Your instructions: The full listing should be written out verbatim, and its images should be dropped.

Data section:
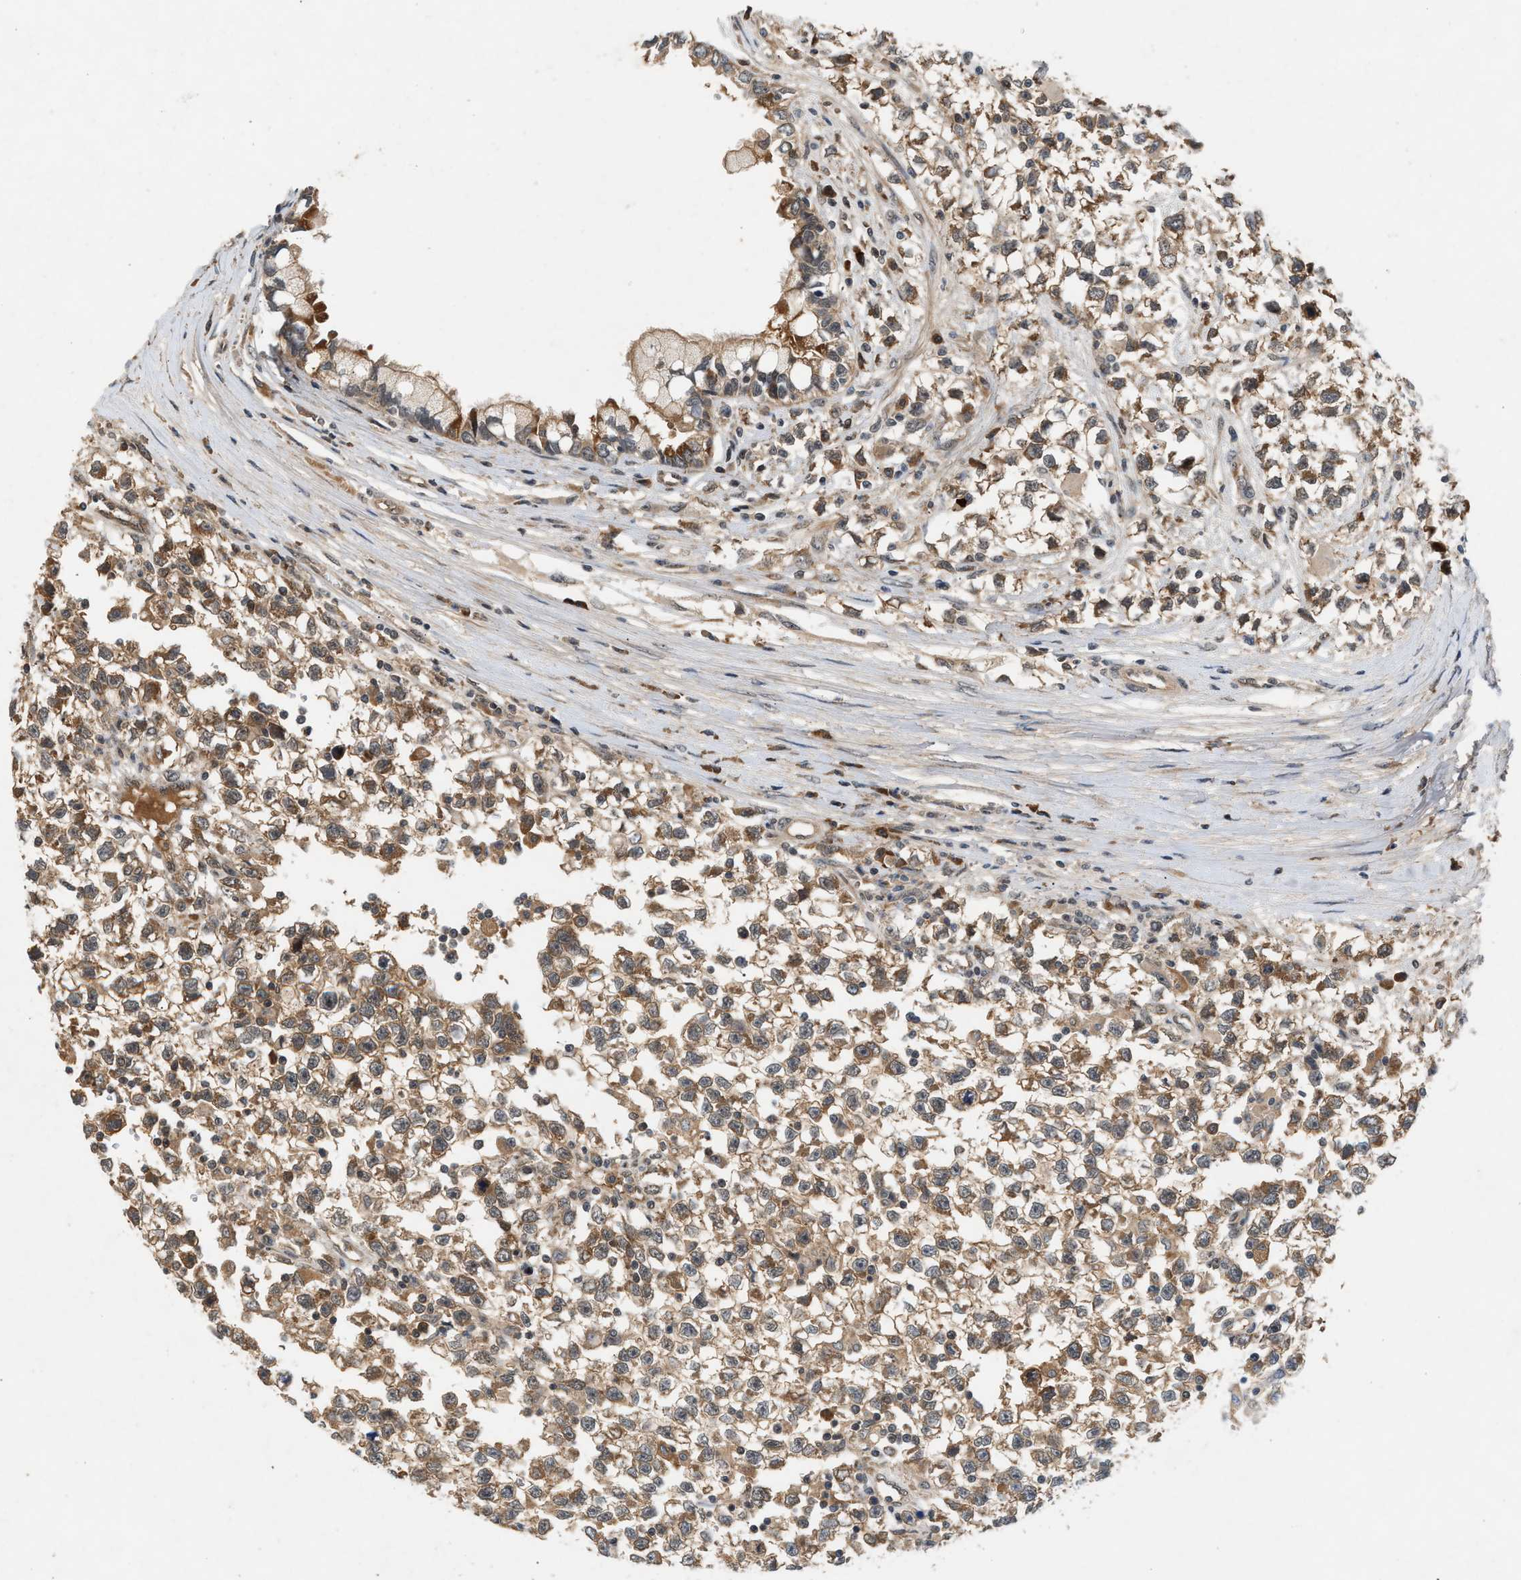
{"staining": {"intensity": "moderate", "quantity": ">75%", "location": "cytoplasmic/membranous"}, "tissue": "testis cancer", "cell_type": "Tumor cells", "image_type": "cancer", "snomed": [{"axis": "morphology", "description": "Seminoma, NOS"}, {"axis": "morphology", "description": "Carcinoma, Embryonal, NOS"}, {"axis": "topography", "description": "Testis"}], "caption": "Immunohistochemistry (IHC) of human testis cancer (embryonal carcinoma) reveals medium levels of moderate cytoplasmic/membranous expression in about >75% of tumor cells.", "gene": "RUSC2", "patient": {"sex": "male", "age": 51}}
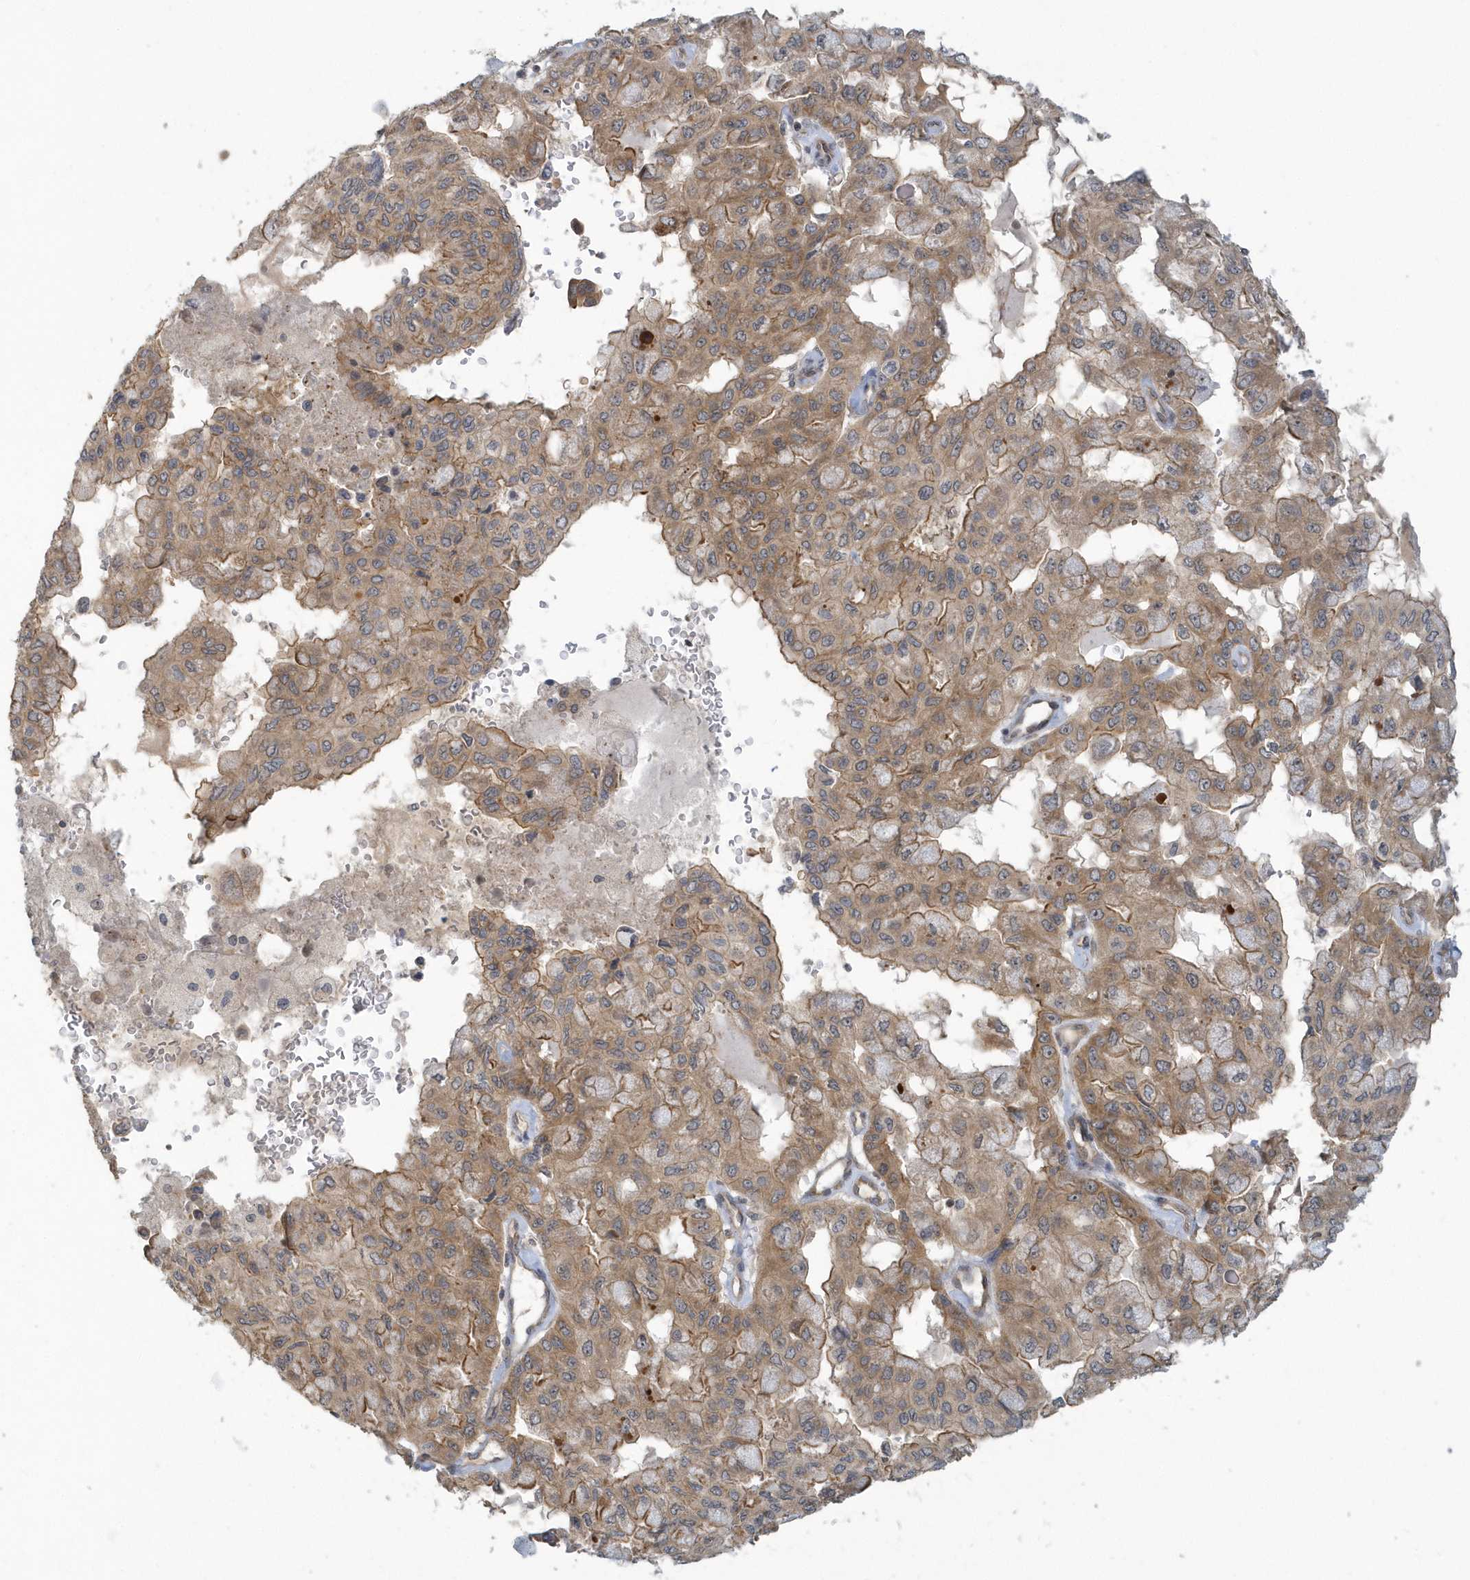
{"staining": {"intensity": "moderate", "quantity": "25%-75%", "location": "cytoplasmic/membranous"}, "tissue": "pancreatic cancer", "cell_type": "Tumor cells", "image_type": "cancer", "snomed": [{"axis": "morphology", "description": "Adenocarcinoma, NOS"}, {"axis": "topography", "description": "Pancreas"}], "caption": "A brown stain highlights moderate cytoplasmic/membranous staining of a protein in human pancreatic adenocarcinoma tumor cells.", "gene": "STIM2", "patient": {"sex": "male", "age": 51}}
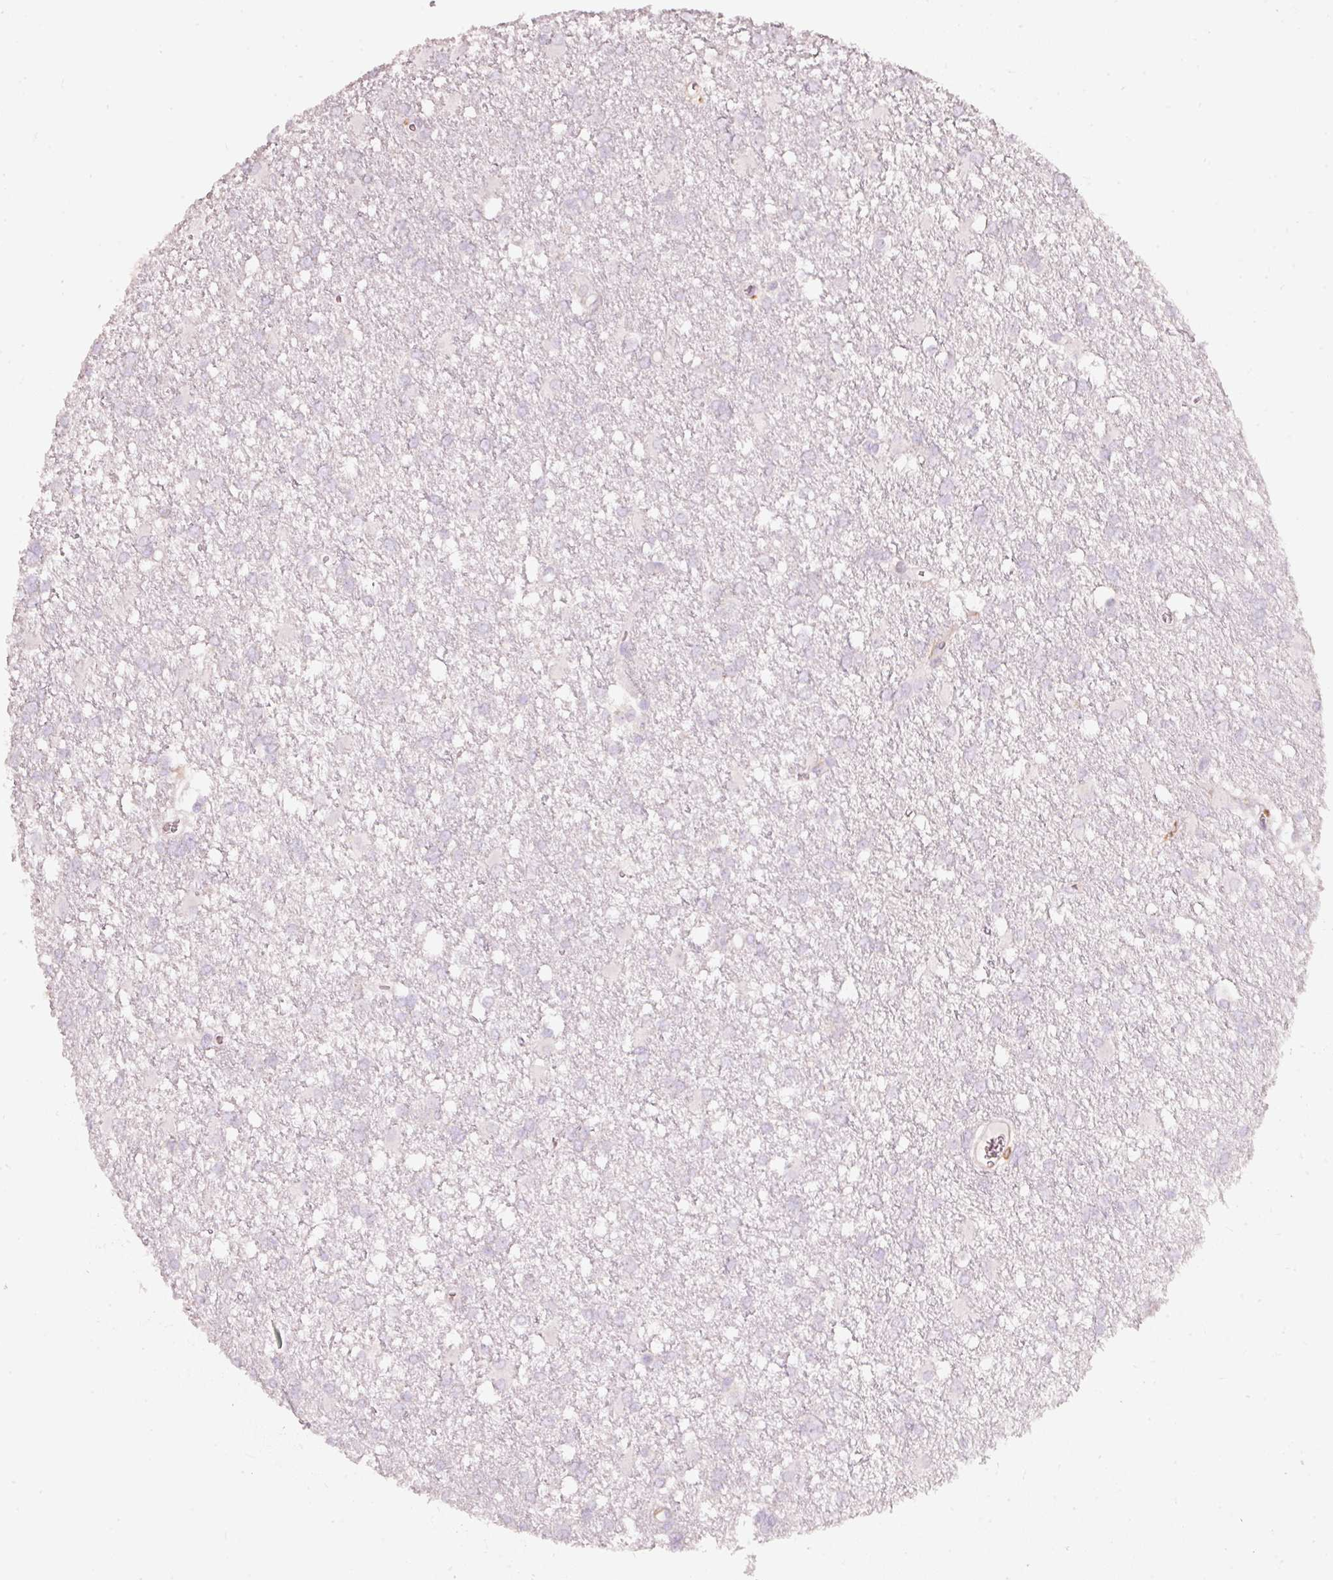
{"staining": {"intensity": "negative", "quantity": "none", "location": "none"}, "tissue": "glioma", "cell_type": "Tumor cells", "image_type": "cancer", "snomed": [{"axis": "morphology", "description": "Glioma, malignant, High grade"}, {"axis": "topography", "description": "Brain"}], "caption": "Image shows no protein expression in tumor cells of glioma tissue.", "gene": "IQGAP2", "patient": {"sex": "male", "age": 48}}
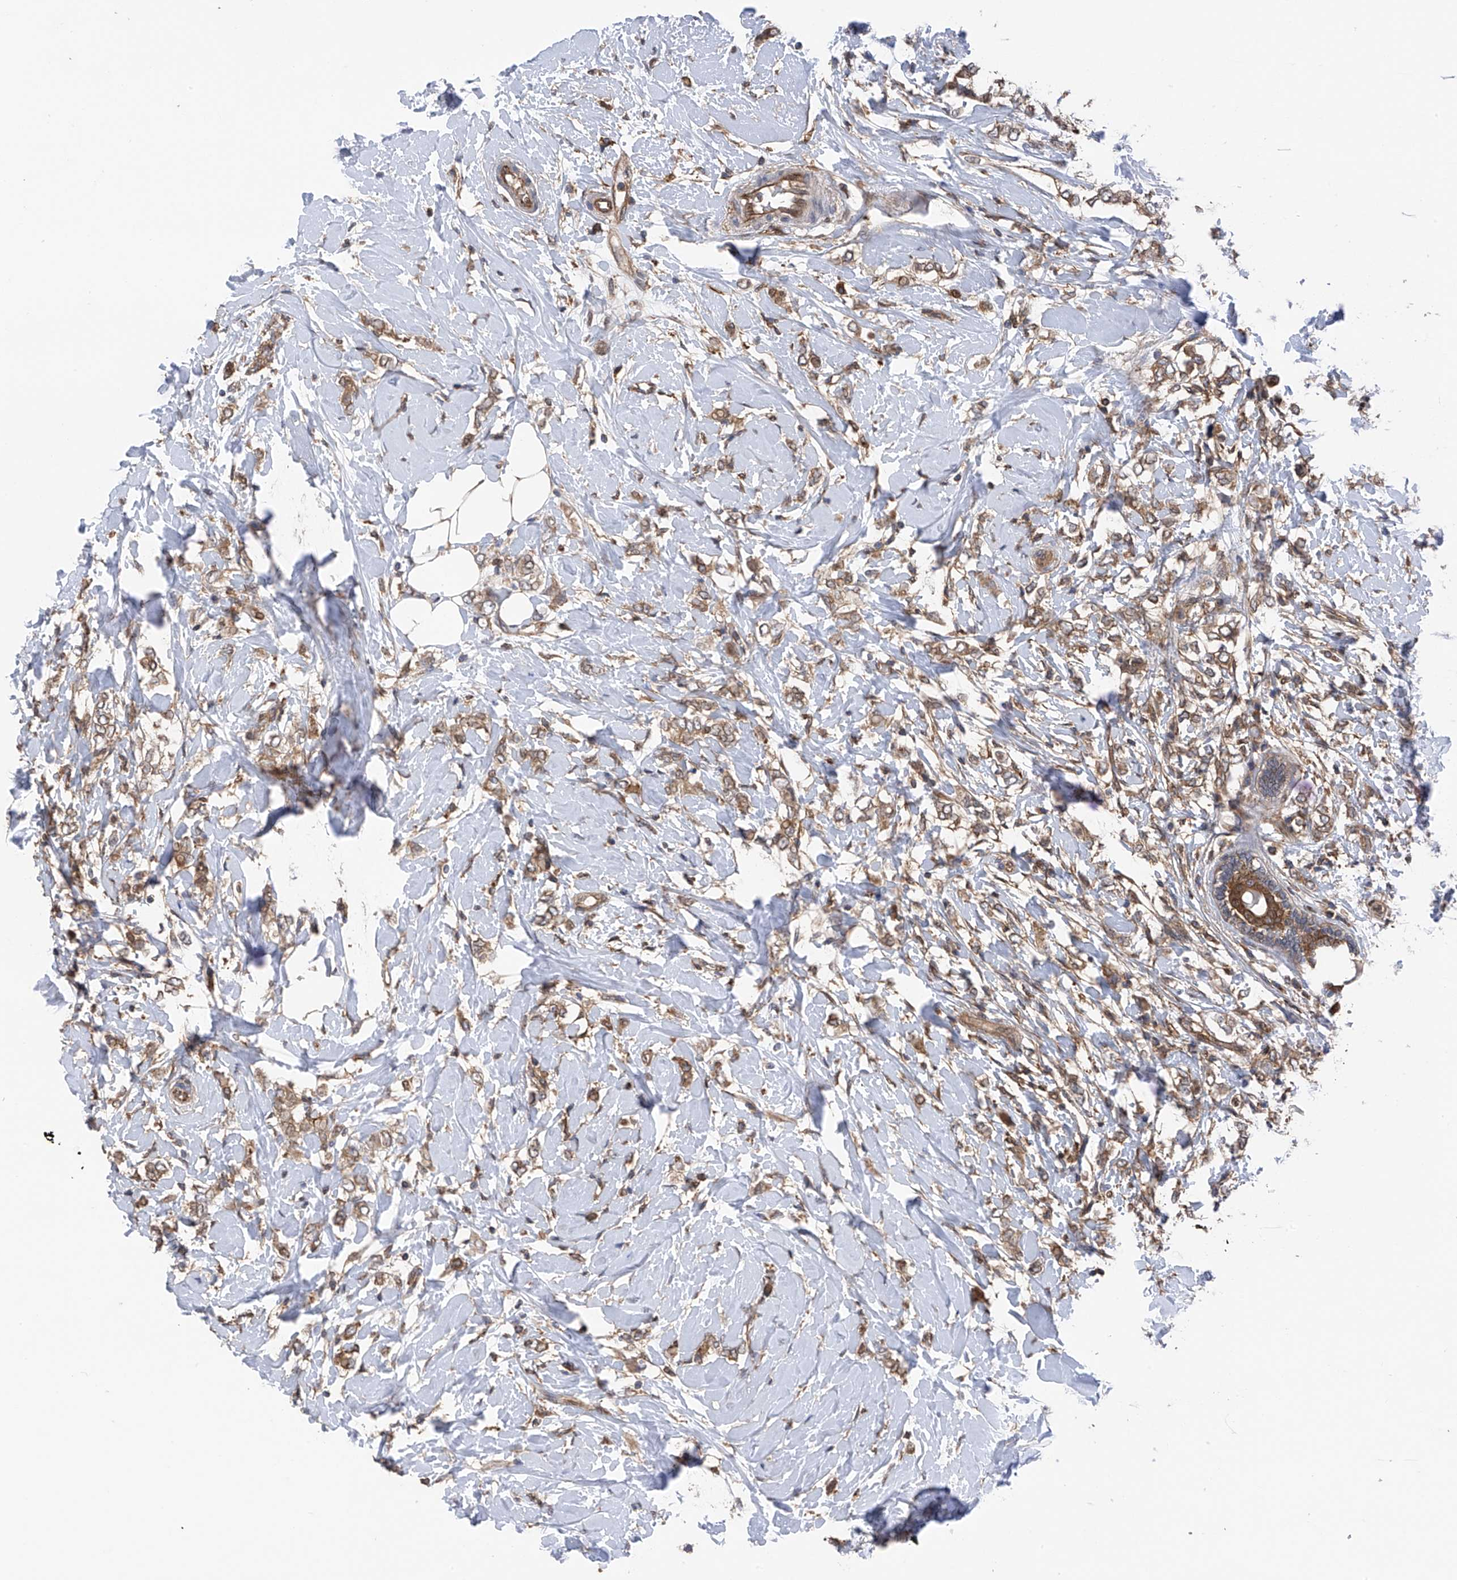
{"staining": {"intensity": "moderate", "quantity": ">75%", "location": "cytoplasmic/membranous"}, "tissue": "breast cancer", "cell_type": "Tumor cells", "image_type": "cancer", "snomed": [{"axis": "morphology", "description": "Normal tissue, NOS"}, {"axis": "morphology", "description": "Lobular carcinoma"}, {"axis": "topography", "description": "Breast"}], "caption": "An image of breast cancer (lobular carcinoma) stained for a protein shows moderate cytoplasmic/membranous brown staining in tumor cells.", "gene": "CHPF", "patient": {"sex": "female", "age": 47}}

Exercise result:
{"staining": {"intensity": "moderate", "quantity": ">75%", "location": "cytoplasmic/membranous"}, "tissue": "testis cancer", "cell_type": "Tumor cells", "image_type": "cancer", "snomed": [{"axis": "morphology", "description": "Seminoma, NOS"}, {"axis": "morphology", "description": "Carcinoma, Embryonal, NOS"}, {"axis": "topography", "description": "Testis"}], "caption": "Immunohistochemistry (IHC) of human testis cancer (embryonal carcinoma) reveals medium levels of moderate cytoplasmic/membranous expression in about >75% of tumor cells.", "gene": "RUSC2", "patient": {"sex": "male", "age": 51}}
{"staining": {"intensity": "moderate", "quantity": "25%-75%", "location": "cytoplasmic/membranous"}, "tissue": "pancreatic cancer", "cell_type": "Tumor cells", "image_type": "cancer", "snomed": [{"axis": "morphology", "description": "Adenocarcinoma, NOS"}, {"axis": "topography", "description": "Pancreas"}], "caption": "A brown stain highlights moderate cytoplasmic/membranous staining of a protein in human pancreatic adenocarcinoma tumor cells.", "gene": "STIM2", "patient": {"sex": "male", "age": 51}}
{"staining": {"intensity": "negative", "quantity": "none", "location": "none"}, "tissue": "glioma", "cell_type": "Tumor cells", "image_type": "cancer", "snomed": [{"axis": "morphology", "description": "Glioma, malignant, High grade"}, {"axis": "topography", "description": "Brain"}], "caption": "Image shows no protein expression in tumor cells of glioma tissue.", "gene": "IQGAP2", "patient": {"sex": "male", "age": 48}}
{"staining": {"intensity": "moderate", "quantity": ">75%", "location": "cytoplasmic/membranous"}, "tissue": "breast cancer", "cell_type": "Tumor cells", "image_type": "cancer", "snomed": [{"axis": "morphology", "description": "Normal tissue, NOS"}, {"axis": "morphology", "description": "Lobular carcinoma"}, {"axis": "topography", "description": "Breast"}], "caption": "An image of breast cancer (lobular carcinoma) stained for a protein shows moderate cytoplasmic/membranous brown staining in tumor cells.", "gene": "CHPF", "patient": {"sex": "female", "age": 47}}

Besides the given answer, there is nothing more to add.